- Opening Delimiter -

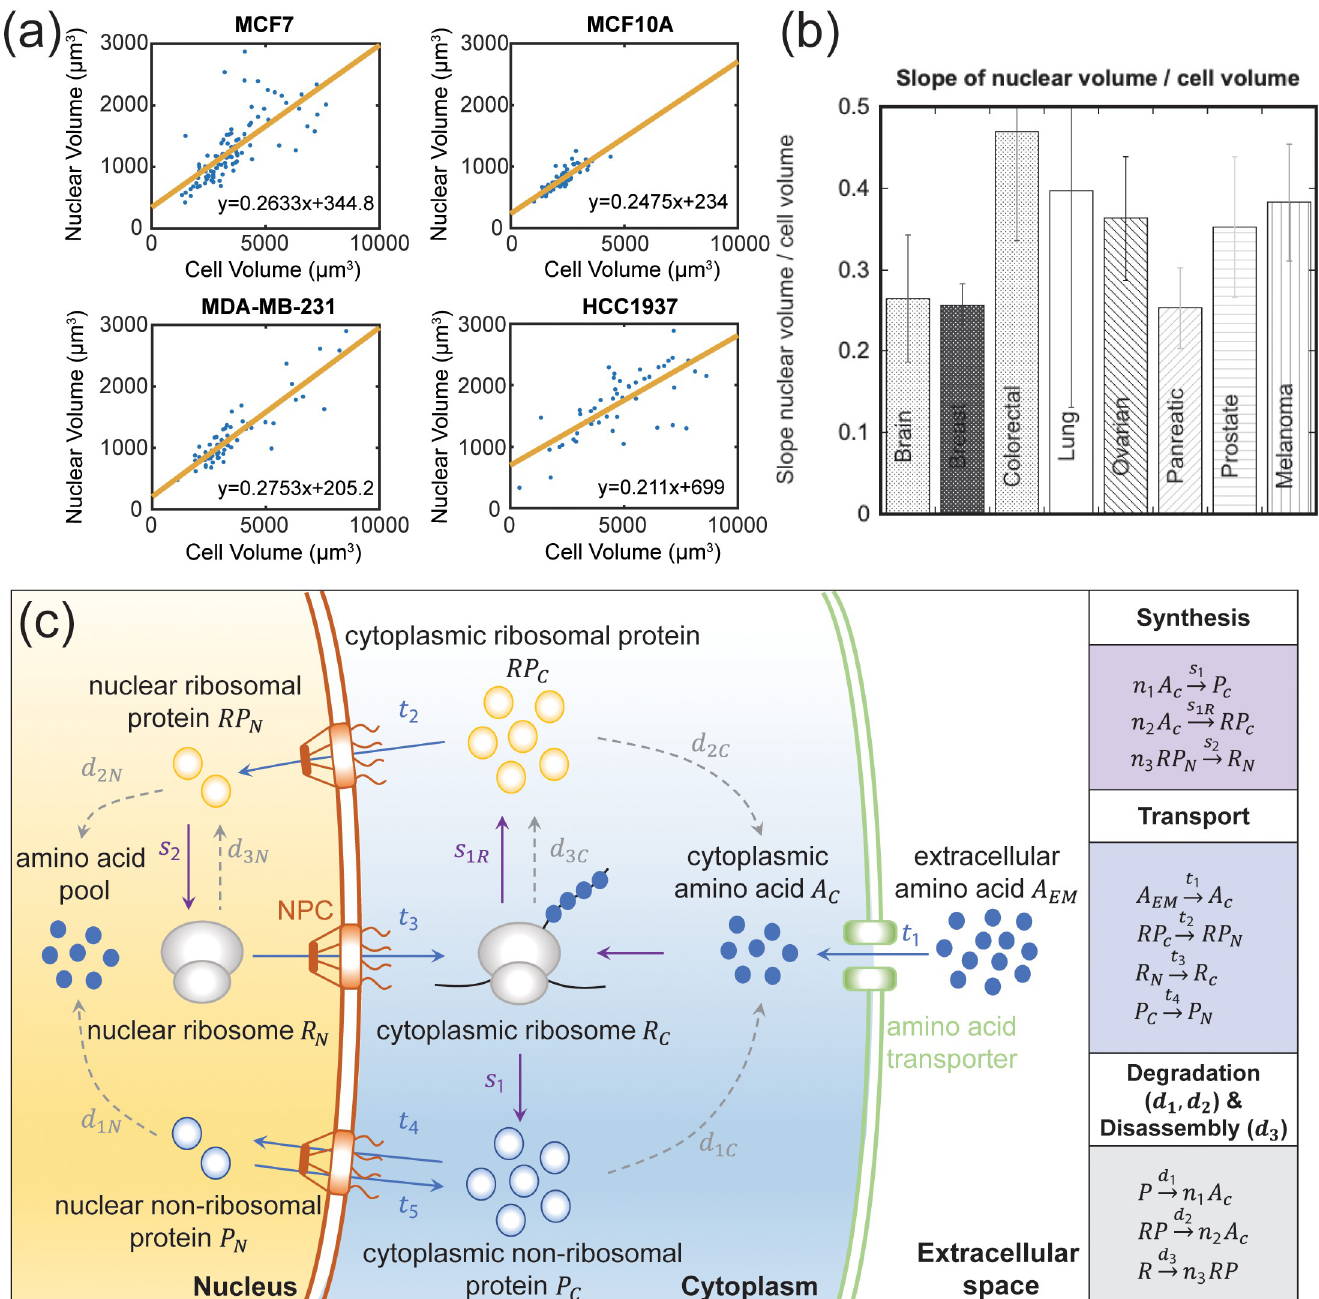
Fig 1. (a) Nuclear volume vs. cell volume for several cell lines grown on 500Pa polyacrylamide (PAA) substrates coated with collagen I. Each point is a single cell. The nuclear volume is proportional to the cell volume. (b) Slope of nuclear volume vs. cell volume for cell lines from several different types of human tissue. Brain (T98G, U-87), breast (MCF10A0JSB, HTERT-HME1, MDA-MB-231, MCF7, HCC1937a, T-47D), colorectal (SW480, SW620, HT-29, HCT116), lung (NCI-H2087, NL20, NCI-H2126), ovary (SK-OV-3, NIH: OVCAR-3, Coav3), pancreas (Panc-1, HTERT-HPNE, Capan-1), prostate (DU145, 22RV1, LnCaP Clone FG, PC-3, RWPE-1), skin (WM266–4, A375, MeWo, SK-MEL-2). (c) A model of eukaryotic cell growth with mass transport. During cell growth, amino acids are imported into the cytoplasm and assembled into non-ribosomal proteins and ribosomal proteins by mature ribosome particles. The ribosomal proteins are transported into the nucleoplasm to combine with ribosomal RNA to mature into ribosome particles, which are then transported back out to the cytoplasm. Non-ribosomal proteins are also actively transported in and out of the nucleoplasm. Proteins and ribosomes are also actively degraded. These processes can be captured by a simple set of mass flux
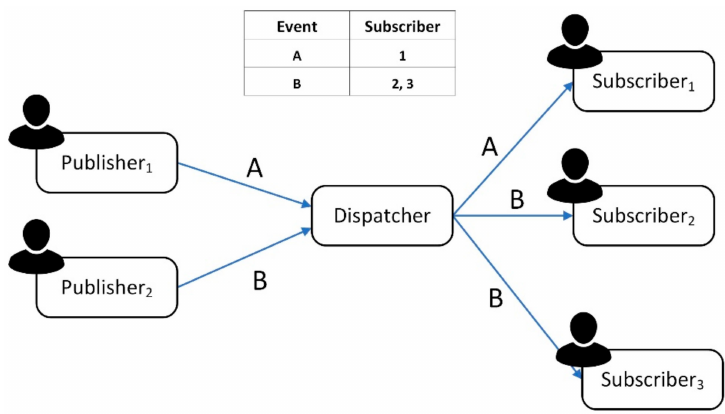
Figure 3. Publish–Subscribe communication scheme.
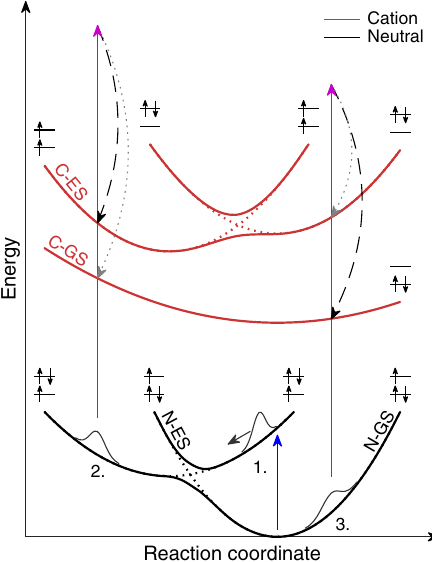
Fig. 1 General working principle of extreme-ultraviolet time-resolved photoelectron spectroscopy. The fi gure shows a set of neutral and cationic potential energy surfaces in adiabatic (solid) and diabatic representations (dashed). At position 1, a WP is generated in the Franck-Condon region of the fi rst exicted state of the neutral (N-ES) with a UV pump photon (blue arrow). As the excited-state WP moves along the potential surface, the vertical I p to the cationic groundstate (C-GS) and the fi rst cationic excited state (C-ES), never exceeds the XUV photon energy (violet arrow). During the propagation of the WP, the electronic character changes (depicted as the leading electronic con fi gurations), therefore changing the electronic overlap between neutral and cationic states. At position 2, the transition to the C-GS is Koopmans forbidden (dotted gray arrow) while the transition to the C-ES is allowed (dashed black arrow). Upon relaxation of the WP to the ground-state of the neutral (N-GS), the effect is inverted (position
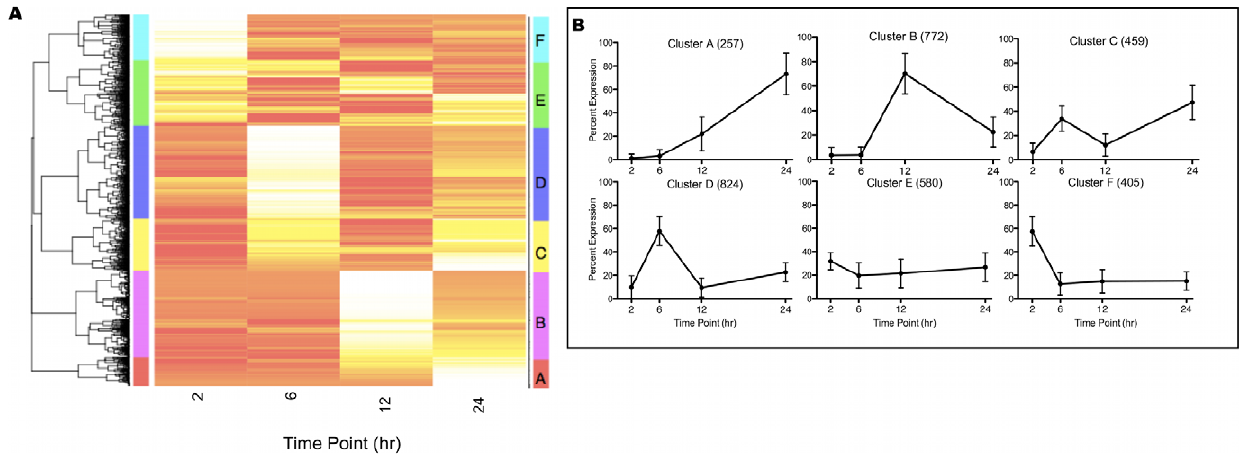
Figure 5. Distribution of Genes Across Clusters. The percentage of each of 13 functional categories was determined across all clusters. Five categories were omitted: Apicomplexan, Cryptosporidium , Oxidative Stress, Hypothetical, and Conserved Hypothetical. Chi-square testing was used to determine any significance in the distribution of the number of genes across clusters using the null hypothesis that the functional classifications would be equally distributed across clusters. Data was using the 2–72 hr (A) and 2–24 hr (B) data sets. Chi-square significance: *= , 0.05, **= , 0.01,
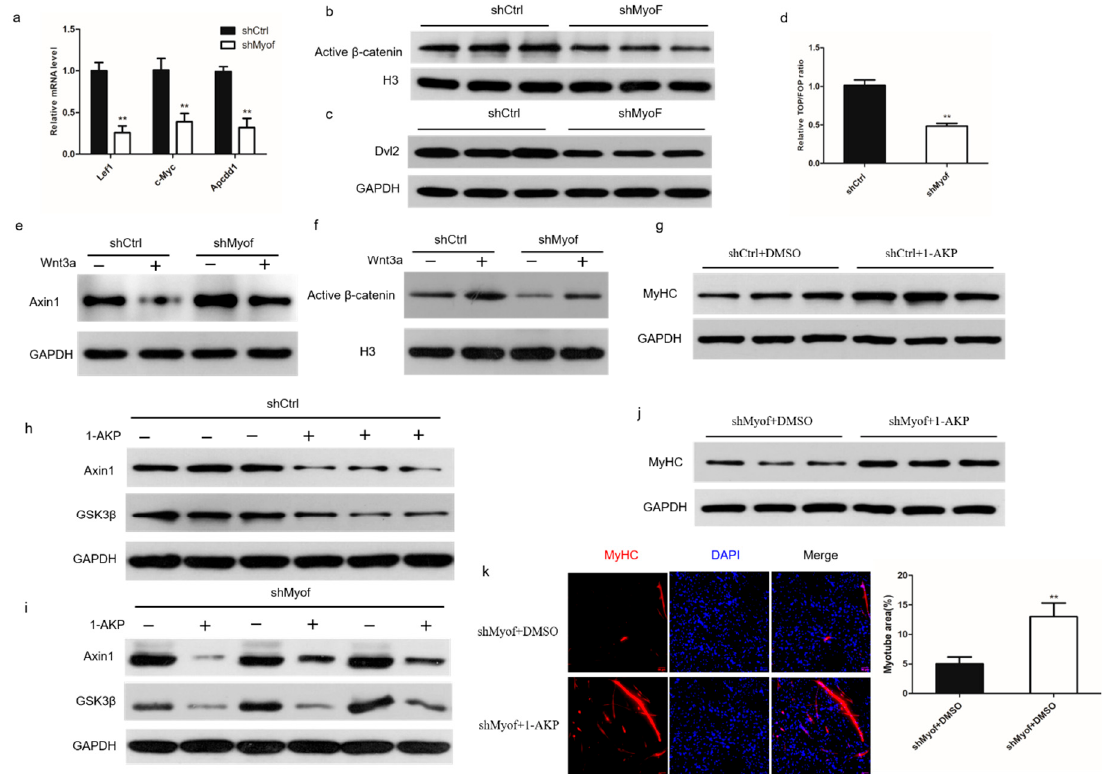
Figure 5. MyoF functions via Dvl-2-mediated canonical Wnt signaling. ( a ) qRT-PCR analysis of Wnt target gene (Lef1, c-Myc, and Apcdd1) expression in cells after transfection with shCtrl or shMyoF for 72 h. ( b ) Western blot analysis of β -catenin protein expression in nuclear lysates extracted from cells after transfection with shCtrl or shMyoF. ( c ) Western blot analysis of Dvl-2 protein expression. ( d ) TOP/FOP luciferase activity. ( e ) Western blot analysis of Axin1 protein levels after treatment with Wnt3a or saline for 24 h. ( f ) Western blot analysis of β -catenin protein levels in nuclear lysates extracted from cells after treatment with Wnt3a or saline for 24 h. ( g ) Western blot analysis of MyHC expression in shCtrl cells incubated with 1-AKP or DMSO for 72 h. ( h ) Western blot analysis of Axin1 and GSK3 β protein levels in shCtrl-transfected cells after incubation with 1-AKP for 72 h. ( i ) Western blot analysis of Axin1 and GSK3 β protein levels in shMyoF-transfected cells after incubation with 1-AKP for 72 h. ( j ) Western blot analysis of MyHC expression in shMyoF cells incubated with 1-AKP or DMSO for 72 h. ( k ) Immunofluorescence staining of MyHC in shMyoF cells incubated with 1-AKP or DMSO for 72 h, scale bars are 50 µ m. The bar graph on the right shows the myotube area (%). Data represent means ± SEM ( n = 3 independent cell cultures). * p < 0.05; ** p <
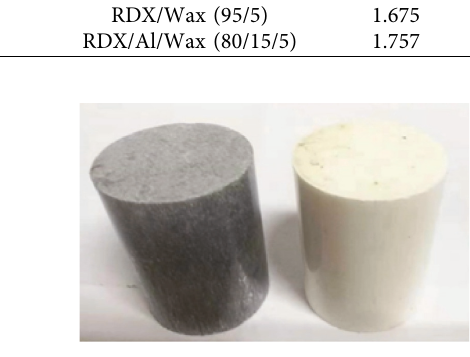
Figure 1: Experimental charge.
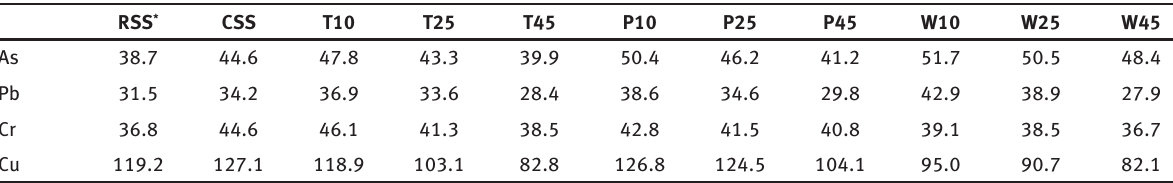
Table 5 : Total concentration (mg kg -1 ) of HMs in RSS and composted SS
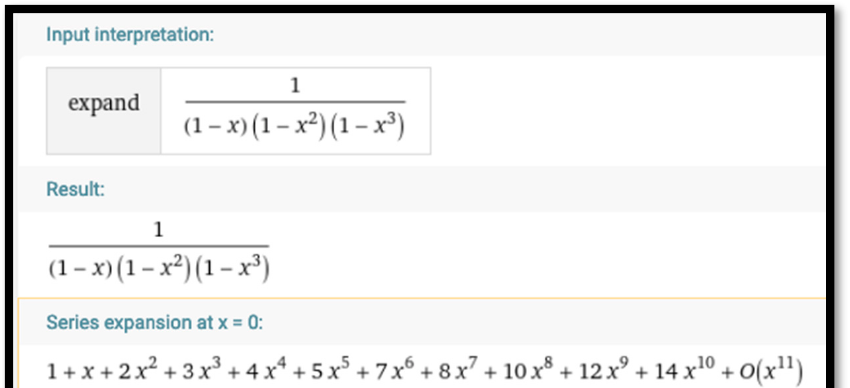
Figure 11. The generating function method as a concept-laden tool for posing a problem.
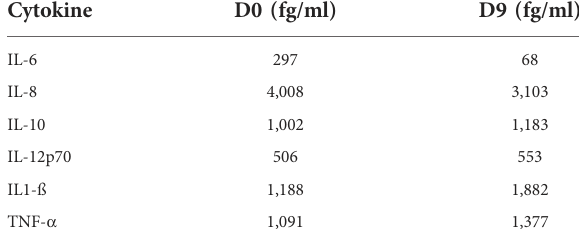
TABLE 1 Concentrations of the cytokines IL-1ß, IL-6, IL-8, IL-10, IL- 12p70 and TNF- α were assessed pre-treatment at D0 and D9 in regular use of Theracurmin® 2-g every 12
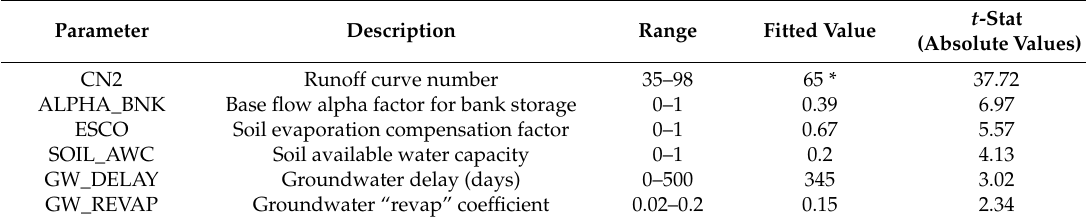
Table 3. Calibrated parameters for stream flow with sensitivity ranking ( t -stat).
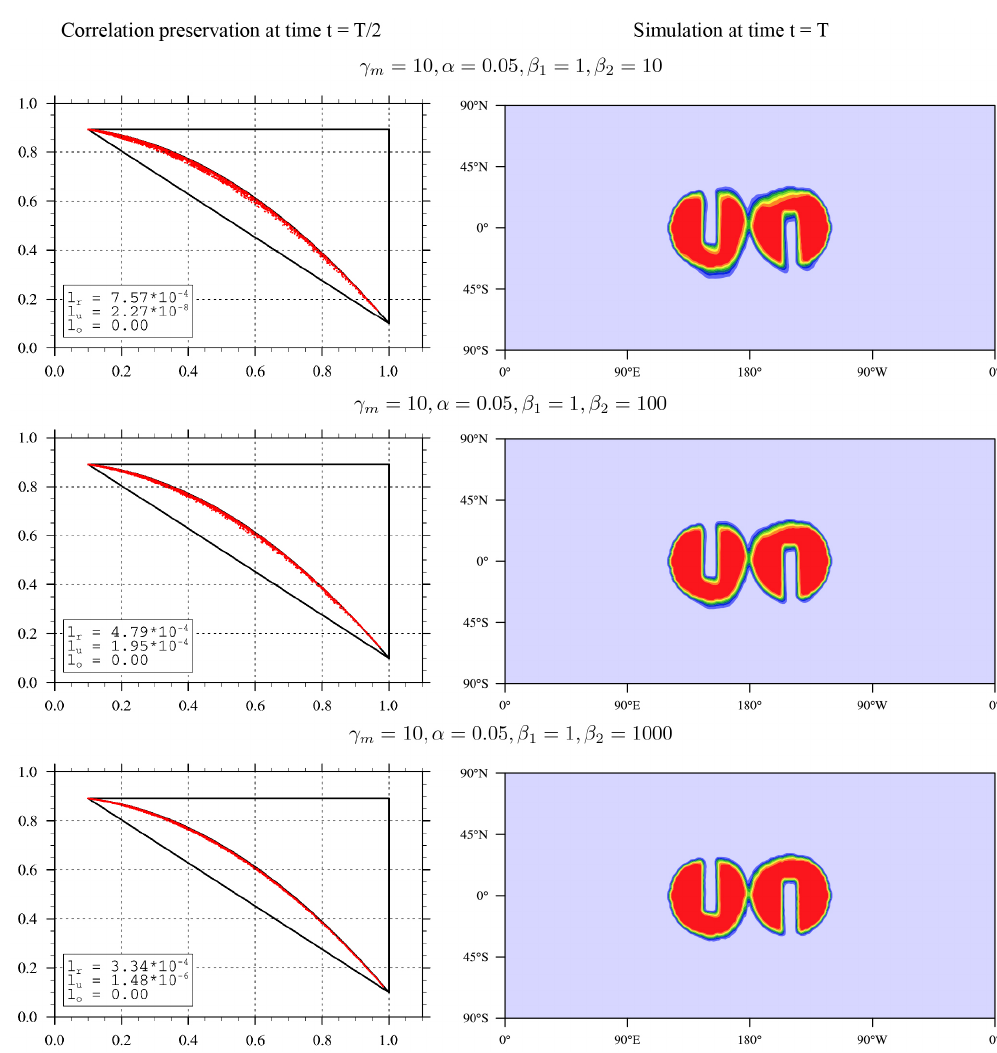
Figure 12. The effects of interparcel mixing with the slotted cylinders’ initial condition. There are three parameter configurations as shown on the top of the each row. By increasing β 2 , the lateral mixing is decreased. The results for γ m = 100 are in Figs. 10 and 11.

- Closing Delimiter -

What you are asked to do: Only the pictures are to be left out; repeat everything else in the records above exactly.

Output of the task:
Fig 1. (a) Nuclear volume vs. cell volume for several cell lines grown on 500Pa polyacrylamide (PAA) substrates coated with collagen I. Each point is a single cell. The nuclear volume is proportional to the cell volume. (b) Slope of nuclear volume vs. cell volume for cell lines from several different types of human tissue. Brain (T98G, U-87), breast (MCF10A0JSB, HTERT-HME1, MDA-MB-231, MCF7, HCC1937a, T-47D), colorectal (SW480, SW620, HT-29, HCT116), lung (NCI-H2087, NL20, NCI-H2126), ovary (SK-OV-3, NIH: OVCAR-3, Coav3), pancreas (Panc-1, HTERT-HPNE, Capan-1), prostate (DU145, 22RV1, LnCaP Clone FG, PC-3, RWPE-1), skin (WM266–4, A375, MeWo, SK-MEL-2). (c) A model of eukaryotic cell growth with mass transport. During cell growth, amino acids are imported into the cytoplasm and assembled into non-ribosomal proteins and ribosomal proteins by mature ribosome particles. The ribosomal proteins are transported into the nucleoplasm to combine with ribosomal RNA to mature into ribosome particles, which are then transported back out to the cytoplasm. Non-ribosomal proteins are also actively transported in and out of the nucleoplasm. Proteins and ribosomes are also actively degraded. These processes can be captured by a simple set of mass flux
Figure 3. Publish–Subscribe communication scheme.
Fig. 1 General working principle of extreme-ultraviolet time-resolved photoelectron spectroscopy. The fi gure shows a set of neutral and cationic potential energy surfaces in adiabatic (solid) and diabatic representations (dashed). At position 1, a WP is generated in the Franck-Condon region of the fi rst exicted state of the neutral (N-ES) with a UV pump photon (blue arrow). As the excited-state WP moves along the potential surface, the vertical I p to the cationic groundstate (C-GS) and the fi rst cationic excited state (C-ES), never exceeds the XUV photon energy (violet arrow). During the propagation of the WP, the electronic character changes (depicted as the leading electronic con fi gurations), therefore changing the electronic overlap between neutral and cationic states. At position 2, the transition to the C-GS is Koopmans forbidden (dotted gray arrow) while the transition to the C-ES is allowed (dashed black arrow). Upon relaxation of the WP to the ground-state of the neutral (N-GS), the effect is inverted (position
Figure 5. Distribution of Genes Across Clusters. The percentage of each of 13 functional categories was determined across all clusters. Five categories were omitted: Apicomplexan, Cryptosporidium , Oxidative Stress, Hypothetical, and Conserved Hypothetical. Chi-square testing was used to determine any significance in the distribution of the number of genes across clusters using the null hypothesis that the functional classifications would be equally distributed across clusters. Data was using the 2–72 hr (A) and 2–24 hr (B) data sets. Chi-square significance: *= , 0.05, **= , 0.01,
Figure 5. MyoF functions via Dvl-2-mediated canonical Wnt signaling. ( a ) qRT-PCR analysis of Wnt target gene (Lef1, c-Myc, and Apcdd1) expression in cells after transfection with shCtrl or shMyoF for 72 h. ( b ) Western blot analysis of β -catenin protein expression in nuclear lysates extracted from cells after transfection with shCtrl or shMyoF. ( c ) Western blot analysis of Dvl-2 protein expression. ( d ) TOP/FOP luciferase activity. ( e ) Western blot analysis of Axin1 protein levels after treatment with Wnt3a or saline for 24 h. ( f ) Western blot analysis of β -catenin protein levels in nuclear lysates extracted from cells after treatment with Wnt3a or saline for 24 h. ( g ) Western blot analysis of MyHC expression in shCtrl cells incubated with 1-AKP or DMSO for 72 h. ( h ) Western blot analysis of Axin1 and GSK3 β protein levels in shCtrl-transfected cells after incubation with 1-AKP for 72 h. ( i ) Western blot analysis of Axin1 and GSK3 β protein levels in shMyoF-transfected cells after incubation with 1-AKP for 72 h. ( j ) Western blot analysis of MyHC expression in shMyoF cells incubated with 1-AKP or DMSO for 72 h. ( k ) Immunofluorescence staining of MyHC in shMyoF cells incubated with 1-AKP or DMSO for 72 h, scale bars are 50 µ m. The bar graph on the right shows the myotube area (%). Data represent means ± SEM ( n = 3 independent cell cultures). * p < 0.05; ** p <
Figure 1: Experimental charge.
Table 5 : Total concentration (mg kg -1 ) of HMs in RSS and composted SS
Figure 11. The generating function method as a concept-laden tool for posing a problem.
TABLE 1 Concentrations of the cytokines IL-1ß, IL-6, IL-8, IL-10, IL- 12p70 and TNF- α were assessed pre-treatment at D0 and D9 in regular use of Theracurmin® 2-g every 12
Table 3. Calibrated parameters for stream flow with sensitivity ranking ( t -stat).
Figure 12. The effects of interparcel mixing with the slotted cylinders’ initial condition. There are three parameter configurations as shown on the top of the each row. By increasing β 2 , the lateral mixing is decreased. The results for γ m = 100 are in Figs. 10 and 11.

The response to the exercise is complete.